Reading passage
- - - - - - -
Linguists have traced the main root to Spanish, but a pure Spaniard will not be able to understand what a Zamboangueño is talking about when the two meet. The language has influences of Visayan or Cebuano, and even sprinklings of Tagalog and Tausug.

 

The Chavacano dialect is the most obvious reminder of the City’s Spanish past.

 

Unfortunately, this dialect is also on its way to oblivion, primarily because of the heavy influx of migrants from other provinces into the City.

 

The experience of Nelly Richard in the Latin American context appears to be true in the experience of Zamboanga City.

 

During the Spanish colonial period, not only was Chavacano developed as an obvious attempt to reproduce the Spanish language, but even literature followed accordingly.

 

Thus, the phenomenon where we have a Jose Rizal who wrote poetry in Spanish that could compare to the best in Spain – a case where Filipinos tried to "out-Herod Herod himself" – developed.

 

During the American occupation and until today, writers from Zamboanga City also wrote in English – perhaps reflecting a decolonizing trend in so far as Spanish was concerned.

 

The American occupation and subsequent independence in 1946, is important to establish the significance of the recent trend – led by the former Congresswoman Maria Clara Lobregat and now the mayor of the city spearhead a move to preserve Chavacano as a cultural heritage worthy of preservation.

 

When seen against similar moves along the same lines, this movement can be seen as a concerted effort to view Zamboanga City’s Spanish heritage as a vital component of its emerging identity.

 

Today, there are concrete steps to reinforce the Zamboangueños awareness of their roots.

 

There are declamation contests in Chavacano, essay-writing contests, singing contests, poetry reading and the like.

 

In fact, we can view these developments as a post-modernist sense, since it seeks to integrate the City’s past to the City’s present.

 

Another literary writer of note is Antonio Enriquez who wrote "Surveyors of the Liguasan Marsh".
- - - - - - -
The data

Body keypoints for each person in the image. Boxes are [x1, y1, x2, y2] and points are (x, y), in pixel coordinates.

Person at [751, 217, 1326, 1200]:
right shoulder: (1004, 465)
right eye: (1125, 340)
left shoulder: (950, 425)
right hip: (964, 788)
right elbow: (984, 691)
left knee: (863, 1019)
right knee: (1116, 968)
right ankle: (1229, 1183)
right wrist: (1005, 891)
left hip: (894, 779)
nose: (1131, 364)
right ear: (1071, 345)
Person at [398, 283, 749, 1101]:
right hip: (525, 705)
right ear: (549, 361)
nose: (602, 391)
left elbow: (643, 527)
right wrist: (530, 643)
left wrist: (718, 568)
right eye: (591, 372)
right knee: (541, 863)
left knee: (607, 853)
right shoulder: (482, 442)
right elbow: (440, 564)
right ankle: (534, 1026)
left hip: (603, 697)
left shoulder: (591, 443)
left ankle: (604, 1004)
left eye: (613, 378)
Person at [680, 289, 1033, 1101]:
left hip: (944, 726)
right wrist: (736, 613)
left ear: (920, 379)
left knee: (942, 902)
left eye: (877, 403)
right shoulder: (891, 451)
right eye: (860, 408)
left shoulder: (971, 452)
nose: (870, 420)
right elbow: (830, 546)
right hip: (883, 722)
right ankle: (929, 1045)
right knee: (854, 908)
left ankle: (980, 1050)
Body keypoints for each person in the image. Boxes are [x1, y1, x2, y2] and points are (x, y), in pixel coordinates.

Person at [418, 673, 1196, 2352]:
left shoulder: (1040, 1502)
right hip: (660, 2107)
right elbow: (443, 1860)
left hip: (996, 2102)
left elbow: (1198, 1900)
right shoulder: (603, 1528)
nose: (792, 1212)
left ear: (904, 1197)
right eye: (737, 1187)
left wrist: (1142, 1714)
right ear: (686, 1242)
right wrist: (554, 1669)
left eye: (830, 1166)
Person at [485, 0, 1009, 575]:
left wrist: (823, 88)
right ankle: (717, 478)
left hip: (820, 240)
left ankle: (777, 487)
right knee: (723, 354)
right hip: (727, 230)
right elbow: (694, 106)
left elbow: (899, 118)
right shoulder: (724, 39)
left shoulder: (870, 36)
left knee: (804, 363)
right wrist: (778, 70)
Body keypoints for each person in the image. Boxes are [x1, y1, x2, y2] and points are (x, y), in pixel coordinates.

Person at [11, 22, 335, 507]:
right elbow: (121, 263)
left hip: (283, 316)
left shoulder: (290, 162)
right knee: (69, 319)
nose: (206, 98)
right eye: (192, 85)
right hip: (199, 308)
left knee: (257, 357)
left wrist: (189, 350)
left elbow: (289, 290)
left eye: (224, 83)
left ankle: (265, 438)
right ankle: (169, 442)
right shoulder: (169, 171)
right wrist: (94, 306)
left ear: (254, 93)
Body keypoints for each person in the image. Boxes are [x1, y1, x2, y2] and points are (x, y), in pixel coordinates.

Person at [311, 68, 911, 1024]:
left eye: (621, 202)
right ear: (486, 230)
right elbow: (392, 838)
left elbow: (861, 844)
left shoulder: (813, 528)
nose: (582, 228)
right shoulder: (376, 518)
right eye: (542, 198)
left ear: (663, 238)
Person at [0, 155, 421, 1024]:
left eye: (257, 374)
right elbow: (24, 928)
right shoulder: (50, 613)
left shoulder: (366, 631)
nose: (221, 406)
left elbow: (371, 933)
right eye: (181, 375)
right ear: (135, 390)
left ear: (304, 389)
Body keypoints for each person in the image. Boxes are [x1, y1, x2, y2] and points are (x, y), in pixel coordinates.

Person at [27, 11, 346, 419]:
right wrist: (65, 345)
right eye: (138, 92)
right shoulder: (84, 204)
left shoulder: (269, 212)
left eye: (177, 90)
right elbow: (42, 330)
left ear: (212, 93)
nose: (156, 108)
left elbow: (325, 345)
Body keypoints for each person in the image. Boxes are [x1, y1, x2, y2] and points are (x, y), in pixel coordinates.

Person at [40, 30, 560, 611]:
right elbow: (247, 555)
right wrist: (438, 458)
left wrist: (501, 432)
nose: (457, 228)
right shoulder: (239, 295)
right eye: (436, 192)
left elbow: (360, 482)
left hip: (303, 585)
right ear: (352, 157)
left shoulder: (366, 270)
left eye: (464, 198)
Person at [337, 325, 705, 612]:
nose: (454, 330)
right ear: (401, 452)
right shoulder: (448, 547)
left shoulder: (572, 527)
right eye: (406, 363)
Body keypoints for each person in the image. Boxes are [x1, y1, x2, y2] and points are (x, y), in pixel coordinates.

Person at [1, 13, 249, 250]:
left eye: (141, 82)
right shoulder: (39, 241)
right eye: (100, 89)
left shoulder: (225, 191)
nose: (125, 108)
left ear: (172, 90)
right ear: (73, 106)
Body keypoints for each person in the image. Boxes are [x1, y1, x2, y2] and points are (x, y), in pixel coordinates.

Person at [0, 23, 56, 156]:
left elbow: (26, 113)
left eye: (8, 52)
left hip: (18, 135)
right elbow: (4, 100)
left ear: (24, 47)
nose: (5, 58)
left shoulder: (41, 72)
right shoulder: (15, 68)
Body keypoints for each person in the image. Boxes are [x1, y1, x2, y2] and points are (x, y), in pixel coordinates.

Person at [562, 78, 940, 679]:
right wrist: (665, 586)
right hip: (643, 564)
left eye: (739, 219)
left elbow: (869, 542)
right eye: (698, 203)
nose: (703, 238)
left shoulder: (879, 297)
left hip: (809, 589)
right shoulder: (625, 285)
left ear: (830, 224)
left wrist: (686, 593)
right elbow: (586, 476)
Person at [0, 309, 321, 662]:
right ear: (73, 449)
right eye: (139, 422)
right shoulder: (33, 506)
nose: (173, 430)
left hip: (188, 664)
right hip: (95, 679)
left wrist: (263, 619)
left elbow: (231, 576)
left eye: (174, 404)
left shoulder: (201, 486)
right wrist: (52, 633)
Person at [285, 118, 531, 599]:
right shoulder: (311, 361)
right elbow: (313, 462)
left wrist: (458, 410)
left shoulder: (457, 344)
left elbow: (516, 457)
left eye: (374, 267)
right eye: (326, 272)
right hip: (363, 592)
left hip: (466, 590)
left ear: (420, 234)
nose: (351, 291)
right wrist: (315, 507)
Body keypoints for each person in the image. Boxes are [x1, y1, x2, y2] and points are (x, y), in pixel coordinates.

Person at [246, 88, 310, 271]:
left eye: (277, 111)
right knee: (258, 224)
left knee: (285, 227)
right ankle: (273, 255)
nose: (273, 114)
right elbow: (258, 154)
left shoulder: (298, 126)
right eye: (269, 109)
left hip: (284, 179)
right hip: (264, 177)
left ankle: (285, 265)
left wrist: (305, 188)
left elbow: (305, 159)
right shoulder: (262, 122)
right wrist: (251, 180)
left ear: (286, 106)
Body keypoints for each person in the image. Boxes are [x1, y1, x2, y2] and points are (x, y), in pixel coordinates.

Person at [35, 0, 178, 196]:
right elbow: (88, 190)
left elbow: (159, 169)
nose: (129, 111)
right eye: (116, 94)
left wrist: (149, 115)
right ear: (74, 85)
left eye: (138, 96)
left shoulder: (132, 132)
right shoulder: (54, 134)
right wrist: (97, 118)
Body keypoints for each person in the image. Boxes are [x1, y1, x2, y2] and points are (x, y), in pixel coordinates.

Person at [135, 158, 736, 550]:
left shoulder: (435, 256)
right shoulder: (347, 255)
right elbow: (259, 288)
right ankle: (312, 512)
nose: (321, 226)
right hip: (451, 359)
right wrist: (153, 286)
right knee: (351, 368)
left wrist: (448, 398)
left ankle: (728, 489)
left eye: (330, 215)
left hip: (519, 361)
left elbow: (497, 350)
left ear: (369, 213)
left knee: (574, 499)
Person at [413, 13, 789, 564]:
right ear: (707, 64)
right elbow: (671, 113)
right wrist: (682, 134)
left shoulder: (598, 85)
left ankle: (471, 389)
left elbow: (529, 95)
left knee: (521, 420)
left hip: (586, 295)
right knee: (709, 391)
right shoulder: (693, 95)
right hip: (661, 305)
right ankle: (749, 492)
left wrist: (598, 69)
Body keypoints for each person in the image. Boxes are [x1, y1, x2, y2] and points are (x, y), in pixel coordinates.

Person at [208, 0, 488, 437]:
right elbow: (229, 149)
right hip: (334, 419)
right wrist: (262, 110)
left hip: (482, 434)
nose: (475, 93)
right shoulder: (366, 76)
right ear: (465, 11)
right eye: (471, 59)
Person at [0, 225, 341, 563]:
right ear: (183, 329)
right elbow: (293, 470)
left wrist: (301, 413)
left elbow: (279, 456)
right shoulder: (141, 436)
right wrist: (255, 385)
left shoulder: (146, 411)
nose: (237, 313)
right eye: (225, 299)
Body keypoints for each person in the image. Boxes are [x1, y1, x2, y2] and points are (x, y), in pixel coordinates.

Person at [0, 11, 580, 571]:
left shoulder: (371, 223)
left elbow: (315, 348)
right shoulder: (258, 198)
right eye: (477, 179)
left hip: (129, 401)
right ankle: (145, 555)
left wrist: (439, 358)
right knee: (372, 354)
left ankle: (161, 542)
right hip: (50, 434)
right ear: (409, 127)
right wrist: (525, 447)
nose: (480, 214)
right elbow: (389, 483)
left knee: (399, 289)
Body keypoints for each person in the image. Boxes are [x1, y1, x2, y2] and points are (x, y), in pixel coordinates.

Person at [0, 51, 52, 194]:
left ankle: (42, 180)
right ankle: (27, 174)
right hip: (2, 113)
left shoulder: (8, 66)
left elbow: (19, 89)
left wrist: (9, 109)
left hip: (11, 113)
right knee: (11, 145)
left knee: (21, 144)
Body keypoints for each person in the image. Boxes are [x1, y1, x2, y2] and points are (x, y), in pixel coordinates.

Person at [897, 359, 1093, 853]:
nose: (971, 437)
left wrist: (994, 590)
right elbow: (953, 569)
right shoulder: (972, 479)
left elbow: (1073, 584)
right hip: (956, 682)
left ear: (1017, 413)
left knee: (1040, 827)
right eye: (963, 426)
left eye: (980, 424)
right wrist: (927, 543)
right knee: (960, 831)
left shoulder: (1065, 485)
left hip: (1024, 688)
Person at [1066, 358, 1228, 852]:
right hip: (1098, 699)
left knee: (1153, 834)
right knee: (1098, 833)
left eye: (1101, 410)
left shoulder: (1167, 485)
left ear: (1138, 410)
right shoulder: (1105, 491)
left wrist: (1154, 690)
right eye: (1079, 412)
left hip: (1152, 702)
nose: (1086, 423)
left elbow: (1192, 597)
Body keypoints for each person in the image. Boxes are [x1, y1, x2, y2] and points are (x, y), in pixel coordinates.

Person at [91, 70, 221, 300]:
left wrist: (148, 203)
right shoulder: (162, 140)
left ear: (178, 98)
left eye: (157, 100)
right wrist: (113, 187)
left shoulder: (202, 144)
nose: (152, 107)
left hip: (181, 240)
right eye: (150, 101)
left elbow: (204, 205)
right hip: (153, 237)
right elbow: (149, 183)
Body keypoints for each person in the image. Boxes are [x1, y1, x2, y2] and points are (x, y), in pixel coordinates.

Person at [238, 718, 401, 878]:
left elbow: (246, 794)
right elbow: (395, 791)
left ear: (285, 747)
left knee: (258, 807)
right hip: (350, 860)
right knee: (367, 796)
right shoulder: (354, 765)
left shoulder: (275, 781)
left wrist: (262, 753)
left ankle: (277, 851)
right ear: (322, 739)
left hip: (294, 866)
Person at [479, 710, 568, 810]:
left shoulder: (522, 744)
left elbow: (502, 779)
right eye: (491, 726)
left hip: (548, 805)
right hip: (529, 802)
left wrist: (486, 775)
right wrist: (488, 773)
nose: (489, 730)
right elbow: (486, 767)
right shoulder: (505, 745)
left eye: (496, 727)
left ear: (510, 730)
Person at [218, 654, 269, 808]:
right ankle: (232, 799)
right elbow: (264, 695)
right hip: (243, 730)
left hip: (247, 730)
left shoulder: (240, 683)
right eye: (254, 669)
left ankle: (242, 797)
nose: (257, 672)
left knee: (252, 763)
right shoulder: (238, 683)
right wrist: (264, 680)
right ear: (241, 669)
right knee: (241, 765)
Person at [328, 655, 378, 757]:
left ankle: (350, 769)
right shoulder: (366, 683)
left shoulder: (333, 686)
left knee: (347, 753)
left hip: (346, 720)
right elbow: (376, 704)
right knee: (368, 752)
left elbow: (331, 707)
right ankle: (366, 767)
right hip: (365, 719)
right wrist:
- - - - - - -
Using the information
a: In the Chavacano passage, retype the part that opens with the words containing "There are declamation" and closes with "the City’s present.".
b: List the activities that the Chavacano passage names as concrete steps to reinforce Zamboangueños' awareness of their roots.
The material has no role here.

Solved problems
a:
There are declamation contests in Chavacano, essay-writing contests, singing contests, poetry reading and the like.

 

In fact, we can view these developments as a post-modernist sense, since it seeks to integrate the City’s past to the City’s present.

b:
- Declamation contests in Chavacano
- Essay-writing contests
- Singing contests
- Poetry reading